-- Textabschnitt --
• • • •
In der deutschen Forstwirtschaft ist bereits seit vielen Jahrzehnten in sehr vielen Forstbetrieben ein engagierter Umbau von Nadelholz-Reinbeständen hin zu laubholzreichen oder laubholzdominierten Mischbeständen im Gange. Zitat: „Obwohl nur rund ein Drittel des Waldes als naturnah oder sehr naturnah zu betrachten ist, nimmt derzeit im Zuge des ökologischen Waldumbaus, u. a. zur Anpassung an den Klimawandel […], der Anteil von tendenziell naturnäheren Laub- und Mischwäldern zu.“ (Umweltbundesamt 2016: "Umweltschutz, Wald und nachhaltige Holznutzung in Deutschland", Seite 8). Auch wenn durch die lange Lebensdauer von Bäumen eine gewisse Geduld bei diesen Vorgängen notwendig ist, kann dieser Prozess an vielen Stellen sicherlich forciert werden. Der Änderungsantrag versucht, dies im Sinne evidenzbasierter Politik anzuerkennen.
Ein generelles Einschlagsmoratorium für alte Bäume hätte erhebliche Auswirkungen auf die Versorgung mit dem nachwachsenden Rohstoff Holz. Würde man dieses Moratorium z.B. für alle Altersklassen jenseits eines Alters von einhundertzwanzig Jahren erklären, dann würden 19,5 % der aktuellen Holzvorräte im gesamten deutschen Wald nicht mehr genutzt werden können (Quelle: Dritte Bundeswaldinventur, 2012). Würde man ein generelles Moratorium bereits ab dem Alter einhundert gelten lassen, wäre rund ein Drittel der Holzvorräte in deutschen Waldbeständen betroffen. Diese Vorräte an vielseitig und langfristig nutzbarem Holz würden für einen klimaschonenden Ersatz anderer Bau- und Werkstoffe wegfallen.
• • • •
-- Aufgabe 1 --
Nenne alle Anteilsangaben, die der Textabschnitt als Prozentzahl oder als Bruchteil macht, jeweils mit dem Bezug, auf den sie sich beziehen.

-- Bereitgestelltes Material --
• • • •
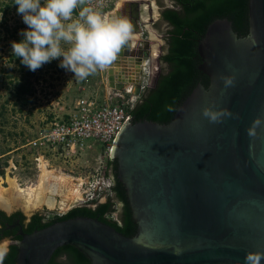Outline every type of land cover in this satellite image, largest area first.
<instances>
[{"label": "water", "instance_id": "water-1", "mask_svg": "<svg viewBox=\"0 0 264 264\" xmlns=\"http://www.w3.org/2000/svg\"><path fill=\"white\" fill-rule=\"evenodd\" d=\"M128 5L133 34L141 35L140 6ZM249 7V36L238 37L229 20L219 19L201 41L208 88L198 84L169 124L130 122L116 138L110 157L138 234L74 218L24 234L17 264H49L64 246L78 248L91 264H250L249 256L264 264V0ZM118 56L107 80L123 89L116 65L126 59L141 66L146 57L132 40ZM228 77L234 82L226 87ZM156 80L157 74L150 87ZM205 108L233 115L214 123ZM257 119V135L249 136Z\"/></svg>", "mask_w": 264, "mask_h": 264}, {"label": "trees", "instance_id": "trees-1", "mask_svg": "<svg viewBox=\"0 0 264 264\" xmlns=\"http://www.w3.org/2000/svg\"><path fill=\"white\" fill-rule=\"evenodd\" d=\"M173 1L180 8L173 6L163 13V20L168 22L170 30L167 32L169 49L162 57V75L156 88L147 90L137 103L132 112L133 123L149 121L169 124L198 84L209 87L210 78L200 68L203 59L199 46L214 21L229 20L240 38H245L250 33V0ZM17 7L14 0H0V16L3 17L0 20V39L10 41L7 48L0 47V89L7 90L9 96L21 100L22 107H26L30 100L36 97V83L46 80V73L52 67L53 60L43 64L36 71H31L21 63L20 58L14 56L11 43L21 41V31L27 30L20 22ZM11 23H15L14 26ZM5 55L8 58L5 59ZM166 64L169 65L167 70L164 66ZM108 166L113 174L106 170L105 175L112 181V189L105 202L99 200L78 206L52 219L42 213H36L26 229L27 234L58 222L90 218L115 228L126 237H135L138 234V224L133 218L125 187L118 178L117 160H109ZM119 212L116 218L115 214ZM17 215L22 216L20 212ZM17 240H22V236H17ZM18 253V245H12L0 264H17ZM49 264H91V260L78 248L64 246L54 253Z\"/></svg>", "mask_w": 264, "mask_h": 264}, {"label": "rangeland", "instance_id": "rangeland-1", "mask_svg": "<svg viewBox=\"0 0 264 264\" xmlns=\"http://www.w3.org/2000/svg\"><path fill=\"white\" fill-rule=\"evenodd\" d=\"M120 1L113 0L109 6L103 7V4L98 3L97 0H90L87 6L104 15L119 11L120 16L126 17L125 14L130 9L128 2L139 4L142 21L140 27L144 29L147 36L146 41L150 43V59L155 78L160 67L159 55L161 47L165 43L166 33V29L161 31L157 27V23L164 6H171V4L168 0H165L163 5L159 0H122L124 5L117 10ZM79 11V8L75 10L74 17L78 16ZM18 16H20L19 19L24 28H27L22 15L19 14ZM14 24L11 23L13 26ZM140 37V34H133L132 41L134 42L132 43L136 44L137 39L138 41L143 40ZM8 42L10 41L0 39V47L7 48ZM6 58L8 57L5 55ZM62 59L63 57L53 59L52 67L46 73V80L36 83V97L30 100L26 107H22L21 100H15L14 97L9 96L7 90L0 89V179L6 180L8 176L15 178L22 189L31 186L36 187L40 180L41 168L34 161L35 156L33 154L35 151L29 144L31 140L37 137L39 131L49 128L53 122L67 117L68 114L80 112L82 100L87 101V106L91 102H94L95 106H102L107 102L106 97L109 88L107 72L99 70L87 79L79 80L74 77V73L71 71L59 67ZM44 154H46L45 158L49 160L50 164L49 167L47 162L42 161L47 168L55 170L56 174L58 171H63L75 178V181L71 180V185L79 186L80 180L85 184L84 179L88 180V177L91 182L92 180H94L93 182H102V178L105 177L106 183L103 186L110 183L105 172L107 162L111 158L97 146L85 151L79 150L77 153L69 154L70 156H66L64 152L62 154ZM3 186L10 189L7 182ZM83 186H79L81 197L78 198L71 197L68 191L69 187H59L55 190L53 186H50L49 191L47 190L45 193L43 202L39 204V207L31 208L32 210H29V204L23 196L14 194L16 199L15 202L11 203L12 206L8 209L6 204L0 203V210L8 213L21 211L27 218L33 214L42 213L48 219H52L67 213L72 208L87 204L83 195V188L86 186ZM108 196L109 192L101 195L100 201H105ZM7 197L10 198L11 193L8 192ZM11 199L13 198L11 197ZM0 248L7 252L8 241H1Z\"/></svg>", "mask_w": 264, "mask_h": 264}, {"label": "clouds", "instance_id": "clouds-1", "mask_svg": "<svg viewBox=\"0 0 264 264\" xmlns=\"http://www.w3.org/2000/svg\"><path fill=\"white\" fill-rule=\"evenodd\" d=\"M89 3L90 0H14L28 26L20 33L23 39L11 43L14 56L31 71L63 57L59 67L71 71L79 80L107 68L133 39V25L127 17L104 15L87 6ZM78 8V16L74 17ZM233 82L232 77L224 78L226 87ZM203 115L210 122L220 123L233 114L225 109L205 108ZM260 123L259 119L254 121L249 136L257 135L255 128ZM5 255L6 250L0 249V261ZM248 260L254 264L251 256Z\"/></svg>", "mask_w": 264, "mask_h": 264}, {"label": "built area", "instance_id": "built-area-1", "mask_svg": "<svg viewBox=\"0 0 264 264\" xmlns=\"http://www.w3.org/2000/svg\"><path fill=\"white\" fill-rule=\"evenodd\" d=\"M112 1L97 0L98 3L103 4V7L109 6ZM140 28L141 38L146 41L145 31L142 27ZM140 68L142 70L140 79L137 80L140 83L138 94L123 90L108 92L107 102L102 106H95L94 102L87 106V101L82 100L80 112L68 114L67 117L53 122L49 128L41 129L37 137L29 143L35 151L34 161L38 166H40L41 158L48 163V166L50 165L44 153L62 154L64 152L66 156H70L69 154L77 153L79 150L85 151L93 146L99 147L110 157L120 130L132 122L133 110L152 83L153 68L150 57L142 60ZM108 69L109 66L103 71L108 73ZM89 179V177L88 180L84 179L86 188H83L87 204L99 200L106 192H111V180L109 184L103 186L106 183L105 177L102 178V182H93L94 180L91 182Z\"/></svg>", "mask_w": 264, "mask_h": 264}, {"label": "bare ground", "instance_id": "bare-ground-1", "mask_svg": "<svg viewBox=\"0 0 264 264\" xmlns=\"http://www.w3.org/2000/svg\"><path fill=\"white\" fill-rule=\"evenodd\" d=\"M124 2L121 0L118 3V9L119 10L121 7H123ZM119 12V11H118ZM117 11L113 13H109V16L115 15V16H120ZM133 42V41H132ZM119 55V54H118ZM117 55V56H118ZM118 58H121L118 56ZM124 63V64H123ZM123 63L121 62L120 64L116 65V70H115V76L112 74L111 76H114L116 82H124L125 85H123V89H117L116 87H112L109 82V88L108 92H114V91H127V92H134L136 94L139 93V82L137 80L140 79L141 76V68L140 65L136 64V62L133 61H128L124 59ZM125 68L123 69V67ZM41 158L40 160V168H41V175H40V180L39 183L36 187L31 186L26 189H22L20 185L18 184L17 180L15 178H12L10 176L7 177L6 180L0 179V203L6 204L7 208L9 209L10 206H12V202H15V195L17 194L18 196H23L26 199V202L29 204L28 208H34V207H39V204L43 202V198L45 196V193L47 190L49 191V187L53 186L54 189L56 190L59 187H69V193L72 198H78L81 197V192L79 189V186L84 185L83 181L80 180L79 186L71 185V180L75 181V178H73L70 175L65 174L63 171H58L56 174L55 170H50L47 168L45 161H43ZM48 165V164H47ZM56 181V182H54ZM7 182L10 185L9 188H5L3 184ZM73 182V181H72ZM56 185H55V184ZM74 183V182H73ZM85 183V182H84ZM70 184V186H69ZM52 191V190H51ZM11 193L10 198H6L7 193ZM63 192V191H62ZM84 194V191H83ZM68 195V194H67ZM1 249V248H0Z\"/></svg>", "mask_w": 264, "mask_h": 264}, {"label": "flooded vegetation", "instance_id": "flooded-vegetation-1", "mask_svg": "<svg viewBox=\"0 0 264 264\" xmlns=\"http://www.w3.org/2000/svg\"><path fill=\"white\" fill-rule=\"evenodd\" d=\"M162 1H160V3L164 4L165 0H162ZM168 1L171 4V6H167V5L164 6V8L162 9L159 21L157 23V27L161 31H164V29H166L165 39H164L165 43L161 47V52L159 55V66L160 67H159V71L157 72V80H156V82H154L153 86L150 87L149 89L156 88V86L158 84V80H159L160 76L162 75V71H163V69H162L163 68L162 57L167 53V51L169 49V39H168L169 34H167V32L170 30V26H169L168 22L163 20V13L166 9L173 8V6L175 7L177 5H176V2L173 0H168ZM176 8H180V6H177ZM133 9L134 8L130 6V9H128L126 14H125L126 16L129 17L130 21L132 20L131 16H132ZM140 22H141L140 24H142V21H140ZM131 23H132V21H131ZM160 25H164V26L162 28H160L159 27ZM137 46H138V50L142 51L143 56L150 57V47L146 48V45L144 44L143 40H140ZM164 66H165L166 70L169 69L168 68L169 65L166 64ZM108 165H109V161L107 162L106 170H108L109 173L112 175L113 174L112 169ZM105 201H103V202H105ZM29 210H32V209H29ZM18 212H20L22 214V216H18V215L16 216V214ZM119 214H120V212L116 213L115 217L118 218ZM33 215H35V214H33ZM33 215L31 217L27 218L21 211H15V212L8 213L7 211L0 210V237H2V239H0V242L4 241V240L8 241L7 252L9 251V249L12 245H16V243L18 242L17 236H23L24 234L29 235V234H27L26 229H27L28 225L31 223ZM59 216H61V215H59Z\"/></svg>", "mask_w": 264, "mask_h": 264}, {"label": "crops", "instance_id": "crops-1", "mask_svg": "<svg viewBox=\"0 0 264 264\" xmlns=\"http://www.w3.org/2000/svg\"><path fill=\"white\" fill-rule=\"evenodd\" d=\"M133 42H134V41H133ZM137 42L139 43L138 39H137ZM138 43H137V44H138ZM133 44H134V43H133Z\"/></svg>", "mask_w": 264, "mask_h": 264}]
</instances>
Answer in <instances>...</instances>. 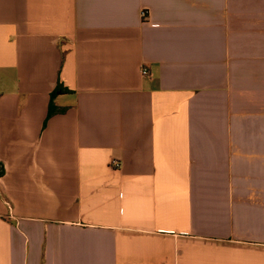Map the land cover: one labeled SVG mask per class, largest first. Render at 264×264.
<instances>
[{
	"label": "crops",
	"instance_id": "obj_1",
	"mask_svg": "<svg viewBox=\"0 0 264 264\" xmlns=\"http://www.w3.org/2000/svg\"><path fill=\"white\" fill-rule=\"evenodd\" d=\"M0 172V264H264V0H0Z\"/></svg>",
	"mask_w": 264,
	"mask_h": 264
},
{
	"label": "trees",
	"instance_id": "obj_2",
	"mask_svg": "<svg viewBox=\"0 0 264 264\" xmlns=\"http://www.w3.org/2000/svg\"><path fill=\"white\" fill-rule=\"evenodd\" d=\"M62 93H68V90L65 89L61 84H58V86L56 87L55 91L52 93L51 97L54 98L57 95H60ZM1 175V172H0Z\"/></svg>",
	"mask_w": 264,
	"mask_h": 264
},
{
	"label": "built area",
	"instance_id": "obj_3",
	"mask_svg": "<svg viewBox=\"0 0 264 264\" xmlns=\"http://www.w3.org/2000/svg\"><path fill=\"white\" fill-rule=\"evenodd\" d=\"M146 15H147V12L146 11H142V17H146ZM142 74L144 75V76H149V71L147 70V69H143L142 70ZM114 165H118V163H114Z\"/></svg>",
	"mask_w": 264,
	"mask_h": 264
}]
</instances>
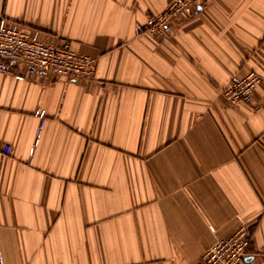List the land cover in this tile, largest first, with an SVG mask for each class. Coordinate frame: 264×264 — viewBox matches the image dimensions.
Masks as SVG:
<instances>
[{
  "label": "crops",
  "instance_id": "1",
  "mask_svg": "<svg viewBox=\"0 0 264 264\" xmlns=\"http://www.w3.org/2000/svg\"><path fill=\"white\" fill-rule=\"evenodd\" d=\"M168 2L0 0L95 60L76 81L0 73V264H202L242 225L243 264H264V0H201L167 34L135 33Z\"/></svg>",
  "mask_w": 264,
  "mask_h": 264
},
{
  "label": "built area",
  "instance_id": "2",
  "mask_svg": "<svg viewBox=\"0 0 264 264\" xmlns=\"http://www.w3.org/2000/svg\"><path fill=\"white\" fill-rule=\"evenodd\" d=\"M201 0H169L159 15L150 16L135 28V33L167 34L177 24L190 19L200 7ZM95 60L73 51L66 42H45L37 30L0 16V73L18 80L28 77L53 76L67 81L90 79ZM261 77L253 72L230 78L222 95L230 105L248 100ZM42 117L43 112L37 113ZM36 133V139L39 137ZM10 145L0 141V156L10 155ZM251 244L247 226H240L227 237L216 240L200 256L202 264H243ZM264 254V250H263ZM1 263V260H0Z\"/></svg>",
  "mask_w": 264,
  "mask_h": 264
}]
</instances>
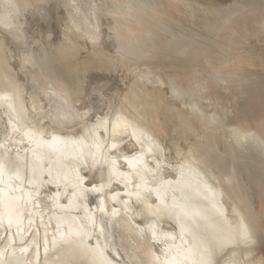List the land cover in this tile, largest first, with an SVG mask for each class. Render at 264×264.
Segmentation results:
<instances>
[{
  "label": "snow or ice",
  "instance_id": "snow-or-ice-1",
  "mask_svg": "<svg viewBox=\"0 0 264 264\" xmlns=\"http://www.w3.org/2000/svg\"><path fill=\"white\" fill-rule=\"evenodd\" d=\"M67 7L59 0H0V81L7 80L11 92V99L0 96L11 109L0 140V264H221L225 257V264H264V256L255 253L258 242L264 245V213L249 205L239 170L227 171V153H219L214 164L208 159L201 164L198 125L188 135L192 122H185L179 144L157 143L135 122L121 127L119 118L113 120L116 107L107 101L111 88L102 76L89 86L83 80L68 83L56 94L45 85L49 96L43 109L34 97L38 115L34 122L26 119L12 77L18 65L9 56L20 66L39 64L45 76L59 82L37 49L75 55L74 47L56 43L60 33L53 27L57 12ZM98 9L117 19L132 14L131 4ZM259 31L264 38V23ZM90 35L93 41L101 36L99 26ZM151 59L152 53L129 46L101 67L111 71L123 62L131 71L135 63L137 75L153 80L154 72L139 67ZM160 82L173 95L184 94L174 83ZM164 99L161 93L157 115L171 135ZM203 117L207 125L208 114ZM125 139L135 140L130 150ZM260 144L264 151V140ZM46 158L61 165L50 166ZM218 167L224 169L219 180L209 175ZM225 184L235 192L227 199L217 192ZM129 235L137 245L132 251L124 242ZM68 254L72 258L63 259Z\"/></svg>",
• • • •
-- Aufgabe 2 --
Ermittle jede Zeile der Datensätze, in der die Zeichenfolge "snow" vorkommt, und gib diese Zeilen unverändert wieder.

-- Endgültige Antwort 1 --
- Rund ein Drittel des Waldes ist als naturnah oder sehr naturnah zu betrachten.
- 19,5 % der aktuellen Holzvorräte im gesamten deutschen Wald wären bei einem Moratorium ab einem Alter von einhundertzwanzig Jahren nicht mehr nutzbar.
- Rund ein Drittel der Holzvorräte in deutschen Waldbeständen wäre bei einem Moratorium ab dem Alter einhundert betroffen.

-- Endgültige Antwort 2 --
  "label": "snow or ice",
  "instance_id": "snow-or-ice-1",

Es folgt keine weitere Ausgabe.